Um dia (talvez um dia só) eu fui menino
era de tarde e havia sol (há sempre sol na
memória de ver-te a cada instante
vigilante aos
prodígios do meu próprio destino)

e eu joguei no Largo à minha idade
aos arcos e aos piões aos
polícias e ladrões e
à pura liberdade

e não voltei ao Largo hoje
resta a árvore bravia que me fiz
o caule que construiu a sua história
mudando a tua memória no
ar que respira e na raiz.



STABAT MATER II

Um dia deixaste de poisar os olhos sobre os objectos
próximos e demorava-los nos cantos altos e nas junturas
do telhado.
os tens gestos de levar o lenço às pálpebras esvaziavam-se
da consciência do momento em que o xaile negro te caía
de um ombro e ias mergulhar-te na escuridão do quarto.
nas rugas da tua boca desenhava-se para sempre a atitude
de presenciar aquela hora em que se cumpriu a tua solidão.

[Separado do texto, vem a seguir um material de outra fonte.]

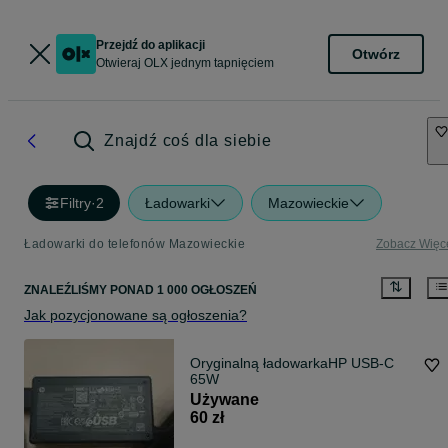
Przejdź do aplikacji
Otwórz
Otwieraj OLX jednym tapnięciem
Znajdź coś dla siebie
Filtry
·
2
Ładowarki
Mazowieckie
Ładowarki do telefonów Mazowieckie
Zobacz Więc
ZNALEŹLIŚMY
PONAD
1 000 OGŁOSZEŃ
Jak pozycjonowane są ogłoszenia?
Oryginalną ładowarkaHP USB-C
65W
Używane
60 zł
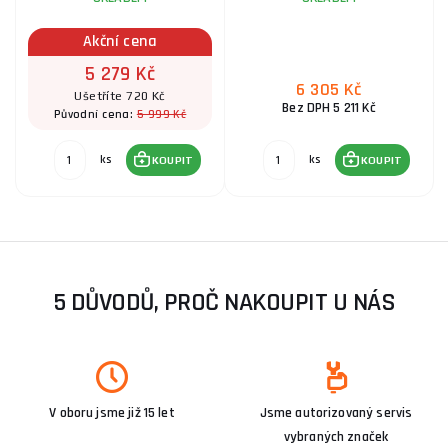
Akční cena
5 279 Kč
6 305 Kč
Ušetříte 720 Kč
Bez DPH 5 211 Kč
5 999 Kč
Původní cena:
ks
ks
KOUPIT
KOUPIT
5 DŮVODŮ, PROČ NAKOUPIT U NÁS
V oboru jsme již 15 let
Jsme autorizovaný servis
vybraných značek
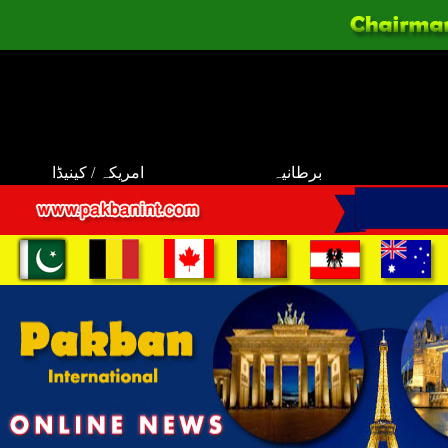
برطانیہ
امریکہ / کینیڈا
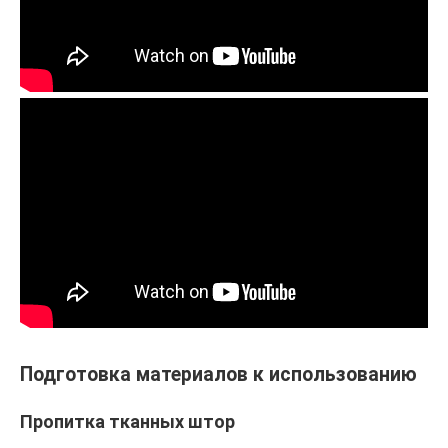
Подготовка материалов к использованию
Пропитка тканных штор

um dia deixaste de ir e vir da cozinha para o quarto dele
com esse andar pesado e atento de quem conhecia cada tábua
do soalho e a calcava com pressão diferente.

olhavas a figueira do pátio que secara sem explicação.

um dia desceste os quatro degraus da varanda
antiga e foste chorar voltada para a parede branca.

rio de silêncio sem margens sem origem.